▶ **Problem**: Print, exactly as they stand, the lines below from the one that has "It’s important that" to the one that has "Clearly you're an", inclusive, leaving out the pictures.

Source texts of formatted documents
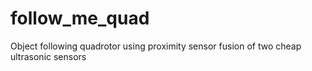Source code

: # follow_me_quad
Object following quadrotor using proximity sensor fusion of two cheap ultrasonic sensors 
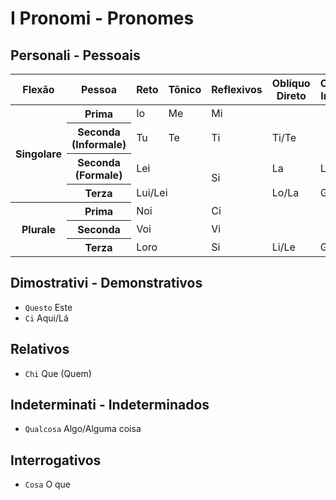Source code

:# I Pronomi - Pronomes

## Personali - Pessoais

<table>
    <thead>
    <tr>
        <th>Flexão</th>
        <th>Pessoa</th>
        <th>Reto</th>
        <th>Tônico</th>
        <th>Reflexivos</th>
        <th>Oblíquo Direto</th>
        <th>Oblíquo Indireto</th>
        <th>Possessivos</th>
    </tr>
    </thead>
    <tr>
        <th rowspan="4">Singolare</th>
        <th>Prima</th>
        <td>Io</td>
        <td>Me</td>
        <td colspan="3">Mi</td>
        <td>Mio/Mia/Miei/Mie</td>
    </tr>
    <tr>
        <th>Seconda (Informale)</th>
        <td>Tu</td>
        <td>Te</td>
        <td>Ti</td>
        <td colspan="2">Ti/Te</td>
        <td>Tuo/Tua/Tuoi/Tue</td>
    </tr>
    <tr>
        <th>Seconda (Formale)</th>
        <td colspan="2">Lei</td>
        <td rowspan="2">Si</td>
        <td>La</td>
        <td>Le</td>
        <td>Tuo/Tua/Tuoi/Tue</td>
    </tr>
    <tr>
        <th>Terza</th>
        <td colspan="2">Lui/Lei</td>
        <td>Lo/La</td>
        <td>Gli/Le</td>
        <td>Suo/Sua/Suoi/Sue</td>
    </tr>
    <tr>
        <th rowspan="4">Plurale</th>
        <th>Prima</th>
        <td colspan="2">Noi</td>
        <td colspan="3">Ci</td>
        <td>Nostro/Nostra/Nostri/Nostre</td>
    </tr>
    <tr>
        <th>Seconda</th>
        <td colspan="2">Voi</td>
        <td colspan="3">Vi</td>
        <td>Vostro/Vostra/Vostri/Vostre</td>
    </tr>
    <tr>
        <th>Terza</th>
        <td colspan="2">Loro</td>
        <td>Si</td>
        <td>Li/Le</td>
        <td>Gli</td>
        <td>Loro</td>
    </tr>
</table>

## Dimostrativi - Demonstrativos

-   `Questo` Este
-   `Ci` Aqui/Lá

## Relativos

-   `Chi` Que (Quem)

## Indeterminati - Indeterminados

-   `Qualcosa` Algo/Alguma coisa

## Interrogativos

-   `Cosa` O que

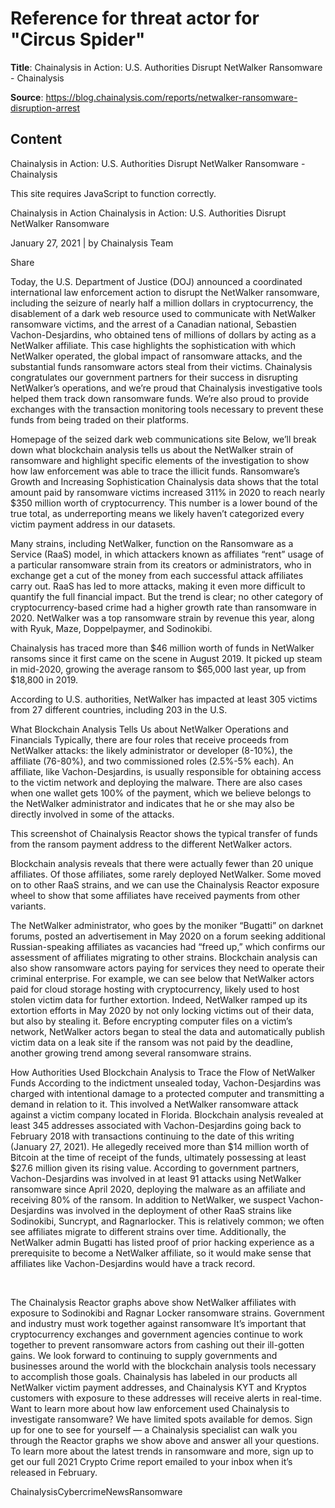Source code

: # Reference for threat actor for "Circus Spider"

**Title**: Chainalysis in Action: U.S. Authorities Disrupt NetWalker Ransomware - Chainalysis

**Source**: https://blog.chainalysis.com/reports/netwalker-ransomware-disruption-arrest

## Content









Chainalysis in Action: U.S. Authorities Disrupt NetWalker Ransomware - Chainalysis
































































This site requires JavaScript to function correctly.





Chainalysis in Action
Chainalysis in Action: U.S. Authorities Disrupt NetWalker Ransomware

January 27, 2021
|
by
Chainalysis Team 



 

Share
 


Today, the U.S. Department of Justice (DOJ) announced a coordinated international law enforcement action to disrupt the NetWalker ransomware, including the seizure of nearly half a million dollars in cryptocurrency, the disablement of a dark web resource used to communicate with NetWalker ransomware victims, and the arrest of a Canadian national, Sebastien Vachon-Desjardins, who obtained tens of millions of dollars by acting as a NetWalker affiliate.
This case highlights the sophistication with which NetWalker operated, the global impact of ransomware attacks, and the substantial funds ransomware actors steal from their victims.
Chainalysis congratulates our government partners for their success in disrupting NetWalker’s operations, and we’re proud that Chainalysis investigative tools helped them track down ransomware funds. We’re also proud to provide exchanges with the transaction monitoring tools necessary to prevent these funds from being traded on their platforms.

Homepage of the seized dark web communications site
Below, we’ll break down what blockchain analysis tells us about the NetWalker strain of ransomware and highlight specific elements of the investigation to show how law enforcement was able to trace the illicit funds.
Ransomware’s Growth and Increasing Sophistication
Chainalysis data shows that the total amount paid by ransomware victims increased 311% in 2020 to reach nearly $350 million worth of cryptocurrency. This number is a lower bound of the true total, as underreporting means we likely haven’t categorized every victim payment address in our datasets.



Many strains, including NetWalker, function on the Ransomware as a Service (RaaS) model, in which attackers known as affiliates “rent” usage of a particular ransomware strain from its creators or administrators, who in exchange get a cut of the money from each successful attack affiliates carry out. RaaS has led to more attacks, making it even more difficult to quantify the full financial impact. But the trend is clear; no other category of cryptocurrency-based crime had a higher growth rate than ransomware in 2020.
NetWalker was a top ransomware strain by revenue this year, along with Ryuk, Maze, Doppelpaymer, and Sodinokibi.



Chainalysis has traced more than $46 million worth of funds in NetWalker ransoms since it first came on the scene in August 2019. It picked up steam in mid-2020, growing the average ransom to $65,000 last year, up from $18,800 in 2019.



According to U.S. authorities, NetWalker has impacted at least 305 victims from 27 different countries, including 203 in the U.S.



What Blockchain Analysis Tells Us about NetWalker Operations and Financials
Typically, there are four roles that receive proceeds from NetWalker attacks: the likely administrator or developer (8-10%), the affiliate (76-80%), and two commissioned roles (2.5%-5% each). An affiliate, like Vachon-Desjardins, is usually responsible for obtaining access to the victim network and deploying the malware. There are also cases when one wallet gets 100% of the payment, which we believe belongs to the NetWalker administrator and indicates that he or she may also be directly involved in some of the attacks.



This screenshot of Chainalysis Reactor shows the typical transfer of funds from the ransom payment address to the different NetWalker actors.



Blockchain analysis reveals that there were actually fewer than 20 unique affiliates. Of those affiliates, some rarely deployed NetWalker. Some moved on to other RaaS strains, and we can use the Chainalysis Reactor exposure wheel to show that some affiliates have received payments from other variants.



The NetWalker administrator, who goes by the moniker “Bugatti” on darknet forums, posted an advertisement in May 2020 on a forum seeking additional Russian-speaking affiliates as vacancies had “freed up,” which confirms our assessment of affiliates migrating to other strains.
Blockchain analysis can also show ransomware actors paying for services they need to operate their criminal enterprise. For example, we can see below that NetWalker actors paid for cloud storage hosting with cryptocurrency, likely used to host stolen victim data for further extortion. Indeed, NetWalker ramped up its extortion efforts in May 2020 by not only locking victims out of their data, but also by stealing it. Before encrypting computer files on a victim’s network, NetWalker actors began to steal the data and automatically publish victim data on a leak site if the ransom was not paid by the deadline, another growing trend among several ransomware strains.



How Authorities Used Blockchain Analysis to Trace the Flow of NetWalker Funds
According to the indictment unsealed today, Vachon-Desjardins was charged with intentional damage to a protected computer and transmitting a demand in relation to it. This involved a NetWalker ransomware attack against a victim company located in Florida.
Blockchain analysis revealed at least 345 addresses associated with Vachon-Desjardins going back to February 2018 with transactions continuing to the date of this writing (January 27, 2021). He allegedly received more than $14 million worth of Bitcoin at the time of receipt of the funds, ultimately possessing at least $27.6 million given its rising value.
According to government partners, Vachon-Desjardins was involved in at least 91 attacks using NetWalker ransomware since April 2020, deploying the malware as an affiliate and receiving 80% of the ransom.
In addition to NetWalker, we suspect Vachon-Desjardins was involved in the deployment of other RaaS strains like Sodinokibi, Suncrypt, and Ragnarlocker. This is relatively common; we often see affiliates migrate to different strains over time. Additionally, the NetWalker admin Bugatti has listed proof of prior hacking experience as a prerequisite to become a NetWalker affiliate, so it would make sense that affiliates like Vachon-Desjardins would have a track record.



‍



The Chainalysis Reactor graphs above show NetWalker affiliates with exposure to Sodinokibi and Ragnar Locker ransomware strains.
Government and industry must work together against ransomware
It’s important that cryptocurrency exchanges and government agencies continue to work together to prevent ransomware actors from cashing out their ill-gotten gains. We look forward to continuing to supply governments and businesses around the world with the blockchain analysis tools necessary to accomplish those goals. Chainalysis has labeled in our products all NetWalker victim payment addresses, and Chainalysis KYT and Kryptos customers with exposure to these addresses will receive alerts in real-time.
Want to learn more about how law enforcement used Chainalysis to investigate ransomware? We have limited spots available for demos. Sign up for one to see for yourself — a Chainalysis specialist can walk you through the Reactor graphs we show above and answer all your questions.
To learn more about the latest trends in ransomware and more, sign up to get our full 2021 Crypto Crime report emailed to your inbox when it’s released in February.

ChainalysisCybercrimeNewsRansomware 


















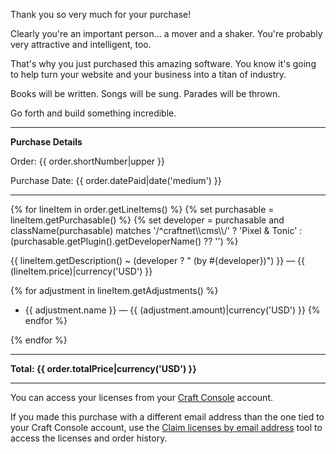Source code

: Thank you so very much for your purchase!

Clearly you're an important person... a mover and a shaker. You're probably very attractive and intelligent, too.

That's why you just purchased this amazing software. You know it's going to help turn your website and your business into a titan of industry.

Books will be written. Songs will be sung. Parades will be thrown.

Go forth and build something incredible.

---

**Purchase Details**

Order: {{ order.shortNumber|upper }}

Purchase Date: {{ order.datePaid|date('medium') }}

---

{% for lineItem in order.getLineItems() %}
{% set purchasable = lineItem.getPurchasable() %}
{% set developer = purchasable and className(purchasable) matches '/^craftnet\\\\cms\\\\/' ? 'Pixel & Tonic' : (purchasable.getPlugin().getDeveloperName() ?? '') %}

{{ lineItem.getDescription() ~ (developer ? " (by #{developer})") }} — {{ (lineItem.price)|currency('USD') }}

{% for adjustment in lineItem.getAdjustments() %}
- {{ adjustment.name }} — {{ (adjustment.amount)|currency('USD') }}
{% endfor %}

{% endfor %}

---

**Total: {{ order.totalPrice|currency('USD') }}**

---

You can access your licenses from your [Craft Console](https://console.craftcms.com) account.

If you made this purchase with a different email address than the one tied to your
Craft Console account, use the [Claim licenses by email address](https://console.craftcms.com/licenses/claim)
tool to access the licenses and order history.
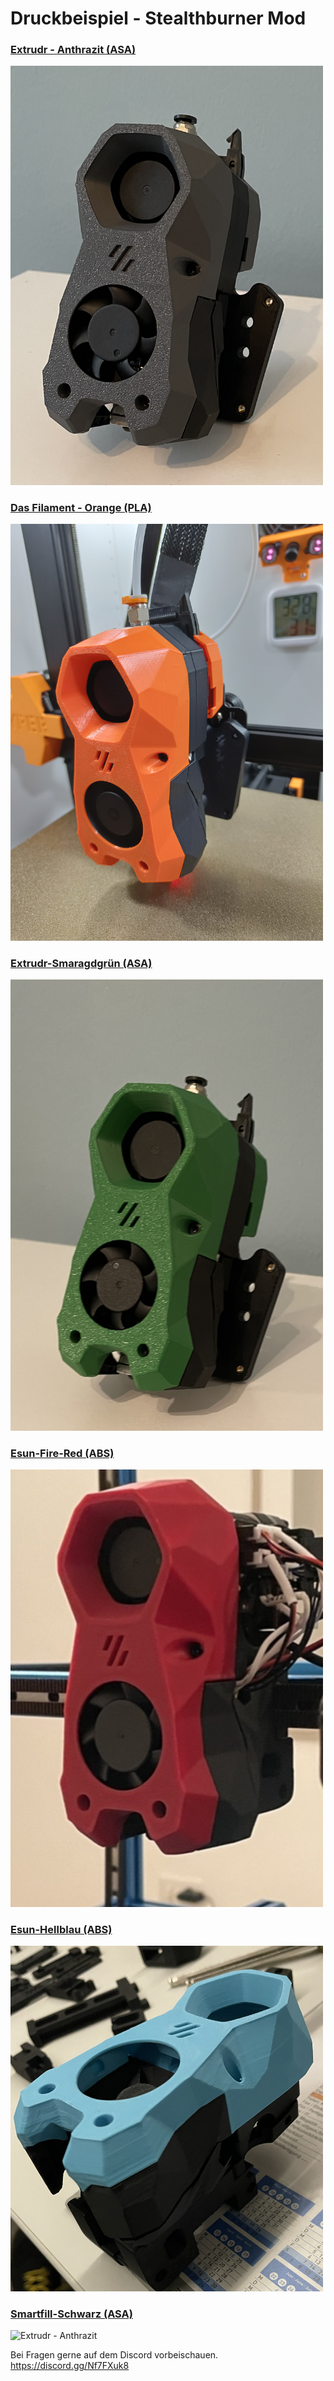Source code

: # Druckbeispiel - Stealthburner Mod

### <u>Extrudr - Anthrazit (ASA)</u> 
 
<p align="left">
  <img src="./Extrudr-Antrazit/Extrudr-Anthrazit-seitlich-rechts.jpg" width="500" title="Extrudr - Anthrazit">
</p>

### <u>Das Filament - Orange (PLA)</u> 
 
<p align="left">
  <img src="./Das_Filament/Das_Filament_orange_seite.jpg" width="500" title="Extrudr - Anthrazit">
</p>  
  
### <u>Extrudr-Smaragdgrün (ASA)</u> 
  
<p align="left">
  <img src="./Extrudr-Smaragdgrün/Extrudr-Smaragdgrün-seitlich-rechts.jpg" width="500" title="Extrudr - Anthrazit">
</p> 
  
### <u>Esun-Fire-Red (ABS)</u> 
  
<p align="left">
  <img src="./Esun_fire_red/Esun_fire_red_seite.jpg" width="500" title="Extrudr - Anthrazit">
</p> 
  
  ### <u>Esun-Hellblau (ABS)</u> 
  
<p align="left">
  <img src="./Esun_hellblau/Esun_hellblau_seitlich_rechts.jpg" width="500" title="Extrudr - Anthrazit">
</p> 
  
### <u>Smartfill-Schwarz (ASA)</u> 
  
<p align="left">
  <img src="./Smartfill_Schwarz/Smartfill_schwarz_seitlich_rechts.jpg" width="500" title="Extrudr - Anthrazit">
</p> 
  

Bei Fragen gerne auf dem Discord vorbeischauen.  
https://discord.gg/Nf7FXuk8
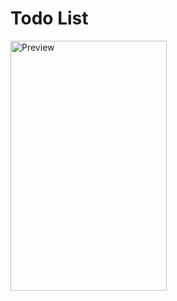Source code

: # Todo List 


<img src="https://github.com/haseeb-pjr/Android_Todo-List/blob/master/todo%20app%20prev.gif" alt="Preview" width="250" height="400">

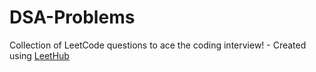 # DSA-Problems
Collection of LeetCode questions to ace the coding interview! - Created using [LeetHub](https://github.com/QasimWani/LeetHub)
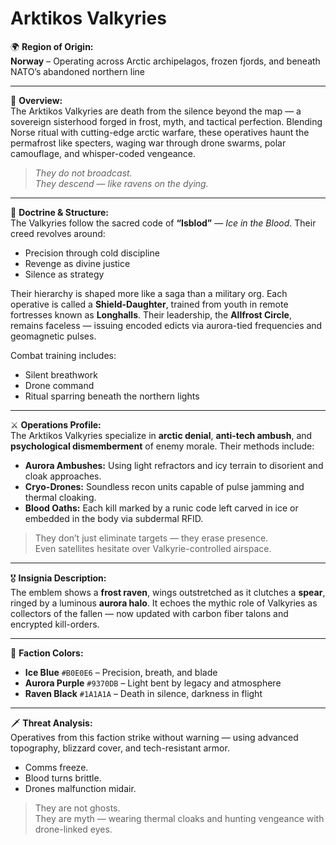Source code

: # Arktikos Valkyries

🌍 **Region of Origin:**  
**Norway** – Operating across Arctic archipelagos, frozen fjords, and beneath NATO’s abandoned northern line

---

🎴 **Overview:**  
The Arktikos Valkyries are death from the silence beyond the map — a sovereign sisterhood forged in frost, myth, and tactical perfection. Blending Norse ritual with cutting-edge arctic warfare, these operatives haunt the permafrost like specters, waging war through drone swarms, polar camouflage, and whisper-coded vengeance.

> *They do not broadcast.  
They descend — like ravens on the dying.*

---

🧠 **Doctrine & Structure:**  
The Valkyries follow the sacred code of **“Isblod”** — *Ice in the Blood*. Their creed revolves around:

- Precision through cold discipline  
- Revenge as divine justice  
- Silence as strategy  

Their hierarchy is shaped more like a saga than a military org. Each operative is called a **Shield-Daughter**, trained from youth in remote fortresses known as **Longhalls**. Their leadership, the **Allfrost Circle**, remains faceless — issuing encoded edicts via aurora-tied frequencies and geomagnetic pulses.

Combat training includes:

- Silent breathwork  
- Drone command  
- Ritual sparring beneath the northern lights  

---

⚔️ **Operations Profile:**  
The Arktikos Valkyries specialize in **arctic denial**, **anti-tech ambush**, and **psychological dismemberment** of enemy morale. Their methods include:

- **Aurora Ambushes:** Using light refractors and icy terrain to disorient and cloak approaches.  
- **Cryo-Drones:** Soundless recon units capable of pulse jamming and thermal cloaking.  
- **Blood Oaths:** Each kill marked by a runic code left carved in ice or embedded in the body via subdermal RFID.  

> They don’t just eliminate targets — they erase presence.  
> Even satellites hesitate over Valkyrie-controlled airspace.

---

🎖️ **Insignia Description:**  
The emblem shows a **frost raven**, wings outstretched as it clutches a **spear**, ringed by a luminous **aurora halo**. It echoes the mythic role of Valkyries as collectors of the fallen — now updated with carbon fiber talons and encrypted kill-orders.

---

🎨 **Faction Colors:**

- **Ice Blue** `#B0E0E6` – Precision, breath, and blade  
- **Aurora Purple** `#9370DB` – Light bent by legacy and atmosphere  
- **Raven Black** `#1A1A1A` – Death in silence, darkness in flight  

---

🗡️ **Threat Analysis:**  
Operatives from this faction strike without warning — using advanced topography, blizzard cover, and tech-resistant armor.

- Comms freeze.  
- Blood turns brittle.  
- Drones malfunction midair.  

> They are not ghosts.  
> They are myth — wearing thermal cloaks and hunting vengeance with drone-linked eyes.
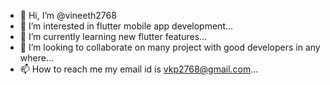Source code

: - 👋 Hi, I’m @vineeth2768
- 👀 I’m interested in flutter mobile app development...
- 🌱 I’m currently learning new flutter features...
- 💞️ I’m looking to collaborate on many project with good developers in any where...
- 📫 How to reach me my email id is vkp2768@gmail.com...

<!---
vineeth2768/vineeth2768 is a ✨ special ✨ repository because its `README.md` (this file) appears on your GitHub profile.
You can click the Preview link to take a look at your changes.
--->
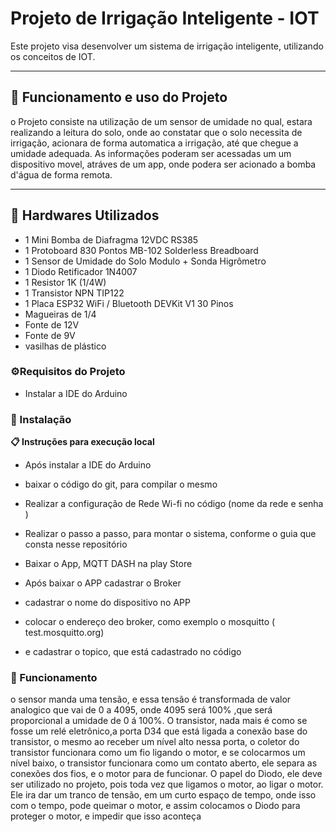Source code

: # Projeto de Irrigação Inteligente - IOT

Este projeto visa desenvolver um sistema de irrigação inteligente, utilizando os conceitos de IOT.

---
## 📄  Funcionamento e uso do Projeto

o Projeto consiste na utilização de um sensor de umidade no qual, estara realizando a leitura do solo, onde ao constatar que o solo necessita de irrigação, acionara de forma automatica a irrigação, até que chegue a umidade adequada.
As informações poderam ser acessadas um um dispositivo movel, atráves de um app, onde podera ser acionado a bomba d'água de forma remota.

---

## 🚀 Hardwares Utilizados
- 1 Mini Bomba de Diafragma 12VDC RS385
- 1 Protoboard 830 Pontos MB-102 Solderless Breadboard
- 1 Sensor de Umidade do Solo Modulo + Sonda Higrômetro
- 1 Diodo Retificador 1N4007
- 1 Resistor 1K (1/4W)
- 1 Transistor NPN TIP122
- 1  Placa ESP32 WiFi / Bluetooth DEVKit V1 30 Pinos
- Magueiras de 1/4
- Fonte de 12V
- Fonte de 9V
- vasilhas de plástico

### ⚙️Requisitos do Projeto


  - Instalar a IDE do Arduino 
  






### 🔧 Instalação

**📋 Instruções para execução local**

- Após instalar a IDE do Arduino 
- baixar o código do git, para compilar o mesmo
- Realizar a configuração de Rede Wi-fi no código (nome da rede e senha )
- Realizar o passo a passo, para montar o sistema, conforme o guia que consta nesse repositório
- Baixar o App, MQTT DASH na play Store

- Após baixar o APP cadastrar o Broker
 - cadastrar o nome do dispositivo no APP
 - colocar o endereço deo broker, como exemplo o mosquitto ( test.mosquitto.org)
 - e cadastrar o topico, que está cadastrado no código





### 🔧 Funcionamento

o sensor manda uma tensão, e essa tensão é transformada de valor analogico que vai de 0 a 4095, onde 4095 será 100% ,que será proporcional a umidade de 0 á 100%.
O transistor, nada mais é como se fosse um relé eletrônico,a porta D34 que está ligada a conexão base do transistor, o mesmo ao receber um nível alto nessa porta, o coletor do transistor
funcionara como um fio ligando o motor, e se colocarmos um nível baixo, o transistor funcionara como um contato aberto, ele separa as conexões dos fios, e o motor para de funcionar.
O papel do Diodo, ele deve ser utilizado no projeto, pois toda vez que ligamos o motor, ao ligar o motor.
Ele ira dar um tranco de tensão, em um curto espaço de tempo, onde isso com o tempo, pode queimar o motor, e assim colocamos o Diodo para proteger o motor, e impedir que isso aconteça 


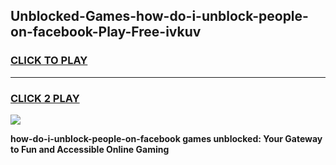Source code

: 
## Unblocked-Games-how-do-i-unblock-people-on-facebook-Play-Free-ivkuv
<h3>
<a href="https://premium76.site?title=how-do-i-unblock-people-on-facebook&ref=18A1">CLICK TO PLAY</a></h3>
<hr>

<h3>
<a href="https://premium76.site?title=how-do-i-unblock-people-on-facebook&ref=18A1">CLICK 2 PLAY</a>
  
</h3>

<a href="https://premium76.site?title=how-do-i-unblock-people-on-facebook&ref=18A1"><img src="https://clearcache.store/games.png"></a>


**how-do-i-unblock-people-on-facebook games unblocked: Your Gateway to Fun and Accessible Online Gaming**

▶ **Task output**:
It’s important that cryptocurrency exchanges and government agencies continue to work together to prevent ransomware actors from cashing out their ill-gotten gains. We look forward to continuing to supply governments and businesses around the world with the blockchain analysis tools necessary to accomplish those goals. Chainalysis has labeled in our products all NetWalker victim payment addresses, and Chainalysis KYT and Kryptos customers with exposure to these addresses will receive alerts in real-time.
Want to learn more about how law enforcement used Chainalysis to investigate ransomware? We have limited spots available for demos. Sign up for one to see for yourself — a Chainalysis specialist can walk you through the Reactor graphs we show above and answer all your questions.
To learn more about the latest trends in ransomware and more, sign up to get our full 2021 Crypto Crime report emailed to your inbox when it’s released in February.

ChainalysisCybercrimeNewsRansomware 


















Source code

: Thank you so very much for your purchase!

Clearly you're an important person... a mover and a shaker. You're probably very attractive and intelligent, too.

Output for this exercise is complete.